\(SL_4/\mu_2\) and a mod \(8\) congruence

This is a continuation of a previous post.  Recall that we wanted to prove the following claim:

Claim.  Let \(\rho\) be a representation of \(SL_4\) such that no irreducible subrepresentation of \(\rho\) descends to \(SL_4/\mu_2\).  Then if \(\rho\) is self-dual, we have that $$8\mid\dim \rho.$$

We first translate this into the language of weights, so we can use the Weyl dimension formula.  Recall that irreducible representations of \(SL_4\) are indexed by \(4\)-tuples of non-negative integers $$\lambda_1\geq \lambda_2\geq \lambda_3\geq \lambda_4=0.$$  We let \(\lambda\) be the \(n\)-tuple \((\lambda_1, \lambda_2, \lambda_3, \lambda_4)\), and denote the representation corresponding to \(\lambda\) by \(S^\lambda\).  So for example $$S^{(n, 0, 0, 0)}=\text{Sym}^n(V),$$ where \(V\) is the standard representation of \(SL_4\).  We first show:

Lemma 1.  Let \(\rho\) be an irreducible representation of \(SL_4\) which does not descend to \(SL_4/\mu_2\).  Then \(4\mid \dim\rho\).

Proof.  We have \(\rho=S^\lambda\) for some \(\lambda\); the hypothesis is equivalent to the statement that $$\sum_{i=1}^4 \lambda_i \equiv 1\bmod 2.$$  In other words, three of the \(\lambda_i\) have the same parity.

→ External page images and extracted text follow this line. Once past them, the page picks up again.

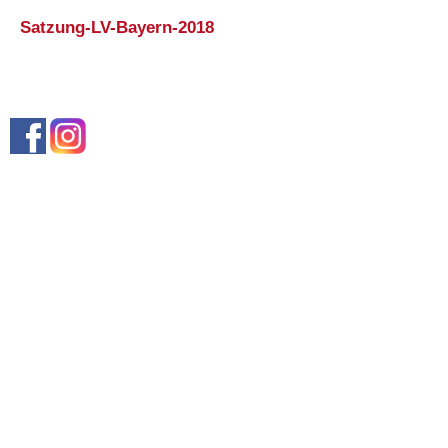
Satzung-LV-Bayern-2018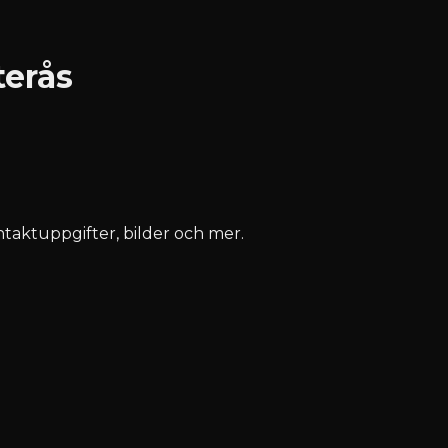
terås
ontaktuppgifter, bilder och mer.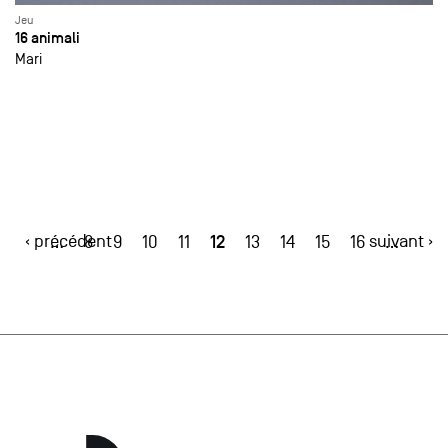
Jeu
16 animali
Mari
‹ précédent
12
suivant ›
…
8
9
10
11
13
14
15
16
…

Now the Weyl dimension formula (or equivalently, standard results on specializations of Schur polynomials) tells us that $$\dim \rho =\prod_{1\leq i<j\leq 4}\frac{\lambda_j-\lambda_i+j-i}{j-i}.$$  The denominator of this product is \(12\), so we must show that the numerator is divisible by \(16\).  Now of the four pairs \(i, j\) with \(j-i\) odd, at least two must have that \(\lambda_i-\lambda_j\) is odd as well.  Thus $$4\mid\prod_{1\leq i<j\leq 4, j-i\text{ odd}} \lambda_j-\lambda_i+j-i.$$  For the two pairs with \(j-i=2\), at least one must have that \(\lambda_i-\lambda_j\) is even, so $$2\mid \prod_{1\leq i<j\leq 4, j-i\text{ even}} \lambda_j-\lambda_i+j-i.$$

Now some annoying casework lets us eke out one more factor of two; if I come up with a slick way of doing it, I will write it down...

Multiplying gives the desired result.  \(\blacksquare\)

Now we analyze the case where \(\rho\) is self-dual.

Lemma 2.  Let \(\rho\) be as in Lemma 1.  Then  \(\rho\) is not self-dual.

Proof.  Let \(\lambda\) be the \(4\)-tuple of integers corresponding to \(\rho\).  Then \(\rho\) is self-dual iff $$(\lambda_1, \lambda_2, \lambda_3, \lambda_4)=(-\lambda_4+\lambda_1, -\lambda_3+\lambda_1, -\lambda_2+\lambda_1, -\lambda_1+\lambda_1).$$  In other words, we have $$\lambda_2=\lambda_1-\lambda_3.$$  But recall that $$\lambda_1+\lambda_2+\lambda_3=2\lambda_1$$ had to be odd in the setting of Lemma 1.  Contradiction. \(\blacksquare\)

Proof of Claim.  Let \(\rho\) be as in the claim.  Then it is a direct sum of irreducibles, none of which descend to \(SL_4/\mu_2\).  Thus there exist a collection of irreducibles \(V_i\) (none of which are self-dual, by Lemma 2, such that $$\rho=\bigoplus_i V_i \oplus V_i^{\vee}.$$  But by Lemma 1, each \(V_i\) has dimension divisible by \(4\), so $$8\mid \dim \rho$$ as desired. \(\blacksquare\)

Applying the arguments from my previous post on this topic, we get a version of the Auel-First-Williams result for the stack \(B(SL_4/\mu_2)\) (as well as a version of their theorem for symplectic involutions of Azumaya algebras).  In a sequel post, I might explain how to deduce a weak version of their actual results from this computation.